EDIT: OK, so I found some documentation: https://www.elastic.co/guide/en/elasticsearch/reference/master/grok-processor.html

So now I have this:

post _ingest/pipeline/_simulate
{
  "pipeline": {
  "description" : "grok test",
  "processors": [
    {
      "grok": {
        "field": "message",
        "patterns": ["%{DATESTAMP_OTHER:ora-date}"]
      }
    }
  ]
},
"docs":[
  {
    "_source": {
      "message": "Wed Aug 26 16:29:35 2015\nStarting background process CJQ0"
    }
  }
  ]
}

The issue I have is that the Oracle date doesn't appear to be in a standard setting, can I extract this using Grok?
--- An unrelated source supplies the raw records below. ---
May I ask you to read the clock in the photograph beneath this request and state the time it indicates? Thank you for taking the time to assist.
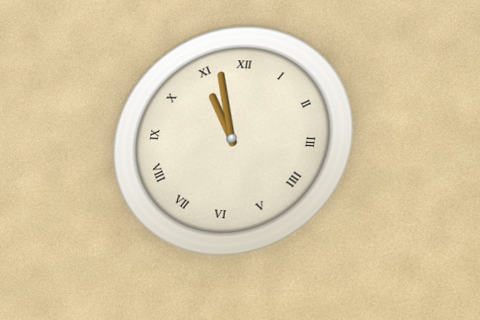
10:57
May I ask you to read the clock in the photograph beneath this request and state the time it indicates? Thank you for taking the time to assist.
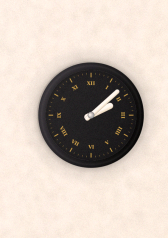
2:08
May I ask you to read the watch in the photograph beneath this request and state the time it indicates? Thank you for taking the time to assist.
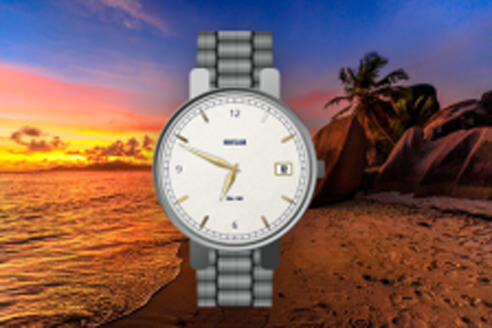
6:49
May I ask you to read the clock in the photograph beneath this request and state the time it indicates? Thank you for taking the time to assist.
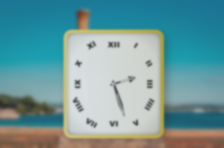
2:27
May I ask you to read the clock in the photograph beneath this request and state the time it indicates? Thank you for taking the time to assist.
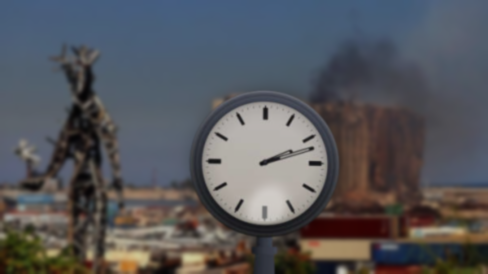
2:12
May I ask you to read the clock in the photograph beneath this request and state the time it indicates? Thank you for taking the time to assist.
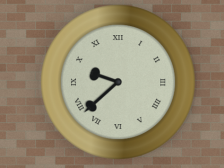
9:38
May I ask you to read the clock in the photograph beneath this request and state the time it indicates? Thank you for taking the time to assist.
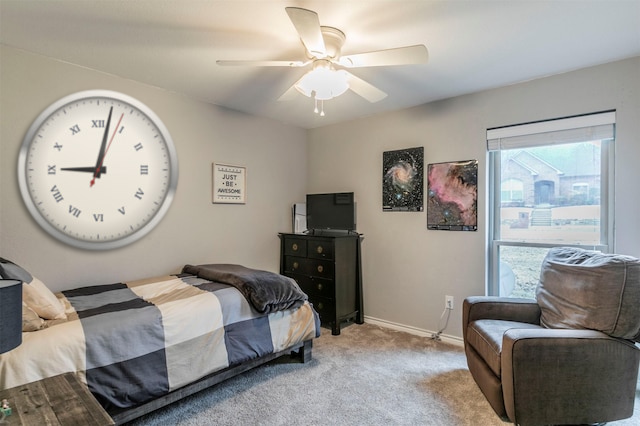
9:02:04
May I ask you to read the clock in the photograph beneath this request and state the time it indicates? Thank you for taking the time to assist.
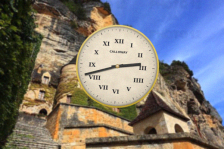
2:42
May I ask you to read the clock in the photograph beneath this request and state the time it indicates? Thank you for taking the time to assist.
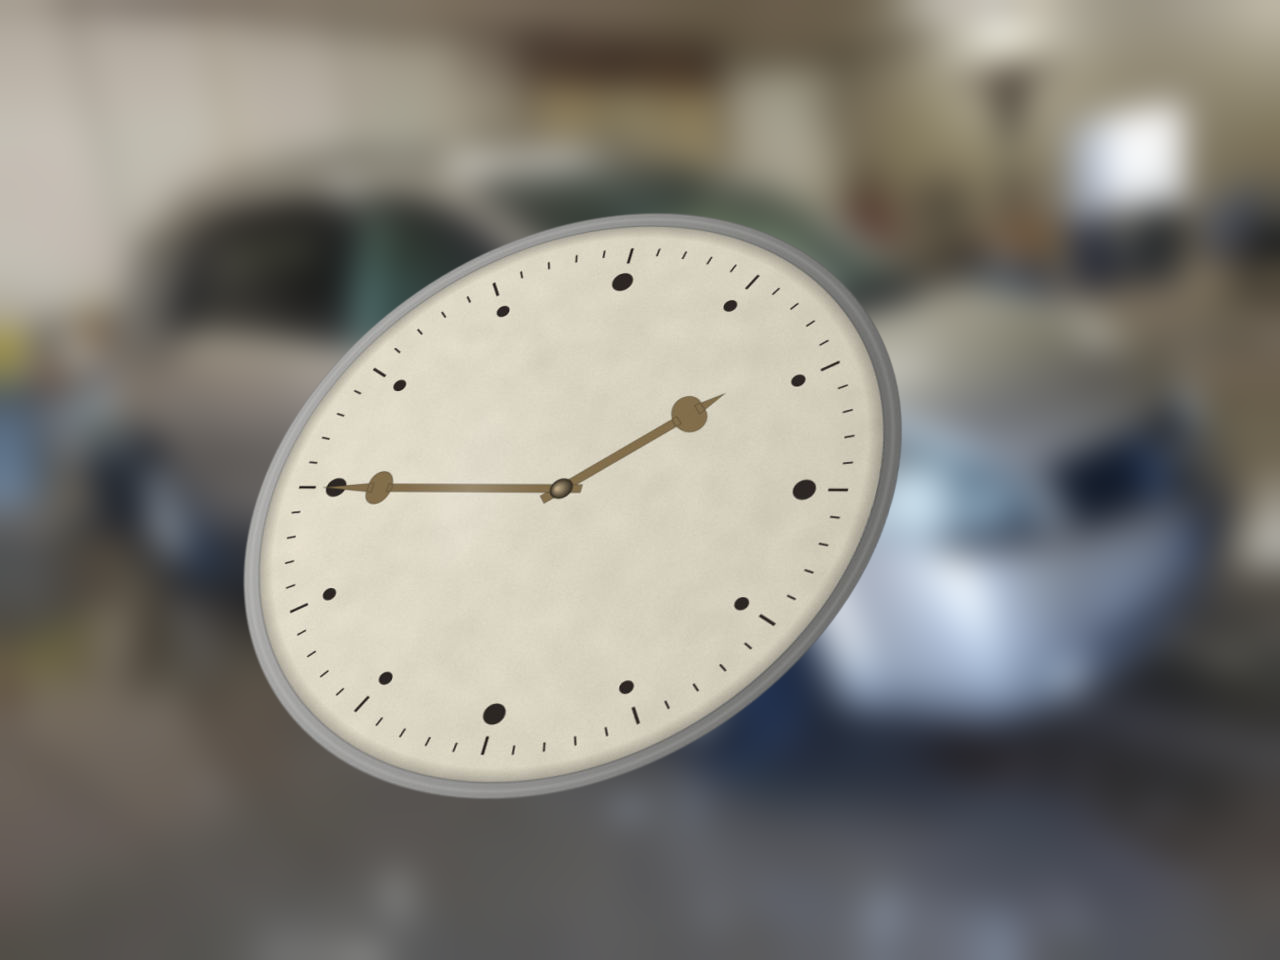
1:45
The above gives me the following (presumable because the date is in the wrong format):

java.lang.IllegalArgumentException: java.lang.IllegalArgumentException: Provided Grok expressions do not match field value: [Wed Aug 26 16:29:35 2015\nStarting background process CJQ0


#2

Just in case anyone stumbles upon this, I've managed to extract the date successfully. I'm no regexpert (haha!), and I'm sure there's a more graceful way, but it is working:

post _ingest/pipeline/_simulate
{
  "pipeline": {
  "description" : "grok test",
  "processors": [
    {
      "grok": {
        "field": "message",
        "patterns": ["%{ORADATE:ora-date}"],
        "pattern_definitions": {
          "ORADATE" :
          "^[A-Z]{1}[a-z]{2} [A-Z]{1}[a-z]{2} [0-9]{2} [0-9]{2}:[0-9]{2}:[0-9]{2} [0-9]{4}"
          
        }
      }
    },
      {
      "date": {
        "field": "ora-date",
        "formats": [ "EEE MMM dd HH:mm:ss YYYY" ]
      }
    }
  ]
},
"docs":[
  {
    "_source": {
      "message": "Wed Aug 26 16:29:35 2015\nStarting background process CJQ0"
    }
  }
  ]
}

(ruflin) #3

@dwjvaughan Glad you found a solution and thanks for sharing it with the community.


(Steffen Siering) #4

Great you got this working.

ingest node grok ships some default grok patterns. see github. Not sure how you could re-use these patterns or enhance by installing your own ones.


(system) #5

This topic was automatically closed 28 days after the last reply. New replies are no longer allowed.